If The World Doesn’t End, You Still Have To Pay Your Taxes

Forget December 21, 2012, the date that some cornball doomsday conspirators identified as the last day of life on Earth. Their source? A ancient calendar from the Mayan civilization that has been thoroughly disproved at each turn.

Entrepreneurs live in the here and now, and what they need to focus on is nothing short of the end of times for small business. But unlike the apocalyptic prophecies of self-appointed experts, entrepreneurs have to worry about something much more tangible and real.

Taxmageddon.

That’s right, come January 1, 2013, entrepreneurs will be faced with a financial onslaught of taxes that threaten to extinguish small business as we know it. Providing there is no compromise on Capitol Hill, which isn’t an outrageous expectation, across-the-board tax rate increases will automatically kick in and entrepreneurs will feel the full force of the government’s stupidity.

On January 1, 2013, the maximum income tax rate for individuals will increase from 35 percent to 39.6 percent. The maximum tax rate on qualified dividends will follow suit, soaring from 15 percent to 39.6 percent. The maximum tax rate on long-term capital gains will also rise from 15 percent to 20 percent.

That’s enough to make any entrepreneur shake in his or her boots, but add in two more taxes mandated by the disastrous Obamacare and the expiration of key breaks like the Section 179 deduction, and entrepreneurs are facing nothing less than the end of small business as we know it.

However, Income.com knows how to count, and lucky for you entrepreneurs, there’s still a couple weeks left in 2012 to get your finances in order and take advantage of whatever existing tax breaks and strategies you can while there’s still time.

Bonus depreciation going out like the Dodo Bird
Under the Tax Relief Act of 2010, small-business owners were eligible to deduct 50 percent of purchased or leased qualified property that was paid for and put in service by December 31, 2012. For entrepreneurs, this means if you paid $100,000 for a passenger auto or light truck that is used 100 percent for business operations, you can deduct up to $50,000 of that cost.

However, entrepreneurs in businesses that require the use of vehicles better act quick. If you buy a truck or trailer for business purposes but get it into service one minute past December 31, 2012, that’s money left on the table. If you’re even thinking of buying a vehicle for the future of your businesses, do it now. Purchase it, put it into service and save money. Act too late, and you’ve might have lost your chance forever.

It’s the holidays, get in the giving spirit
The gift-tax exemption for 2012 stands at $5.12 million. However, as you might have guessed, this amount will plummet to $1 million in 2013, meaning gifts given by single-owner (S) corporations that exceed $1 million next year will be subject to a gift-tax rate as high as 55 percent.
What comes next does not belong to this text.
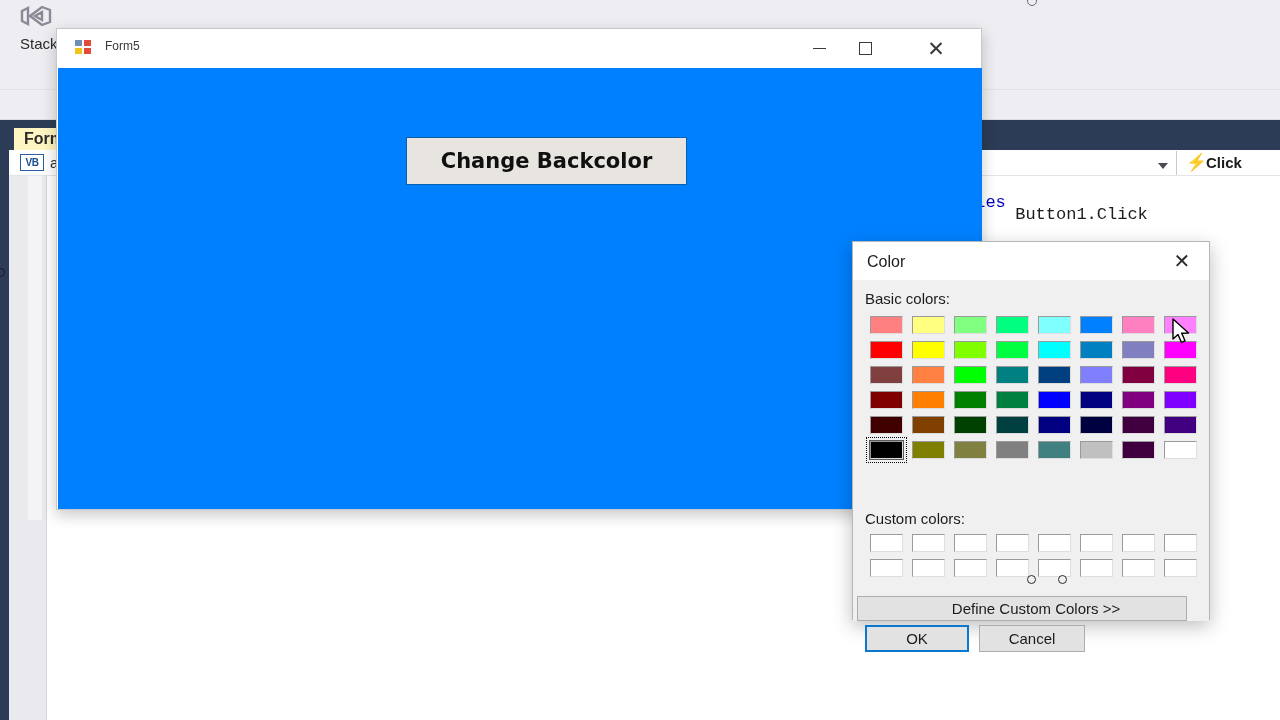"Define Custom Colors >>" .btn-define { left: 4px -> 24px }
So if you’re considering a generous gift in the near future, make it now. A Thomson Reuters economic advisor also suggested entrepreneurs can see similar tax benefits from transferring stock to a family limited partnership (FLP) and then gifting FLP interest to family members.

Pay dividends. Now!
As previously mentioned, if the country falls over the fiscal cliff, qualified dividends will be taxed as ordinary income, skyrocketing the tax rate from 15 percent to 39.6 percent. That should be incentive enough for owners of S corporations to distribute earnings and profits.

If your company has excess earnings and profits, you should consider making dividend payments before year’s end or else risk paying exorbitant taxes on such dividends.

Write off equipment under Section 179 while it lasts
This is another no-brainer for entrepreneurs looking to save money each and every way possible. The Section 179 deduction is the entrepreneur’s best friend, allowing for owners to deduct $139,000 for property leased or financed and put into operation between January 1, 2012, and December 31, 2012, similar to the bonus depreciation break.

However, without Congressional action – you guessed it – the amount is dramatically reduced to just $25,000. To take advantage of the rate while it lasts, purchase equipment and put it into service as quickly as possible. There’s a long list of equipment covered by Section 179: equipment purchases for business use, tangible personal property used in business, office furniture and office equipment. Even if it’s a fax machine, make purchasing equipment a priority if you want to save money.

However, Income.com knows there is one crucial caveat to this conversation: Just as entrepreneurs have a couple weeks to prepare, Washington has the same amount of time to get a deal done.

Still, that’s no excuse for leaving you and your business vulnerable to the whims and fancies of fat-cat politicians. You need to have a plan ready for execution.

The life of your small business will depend on it.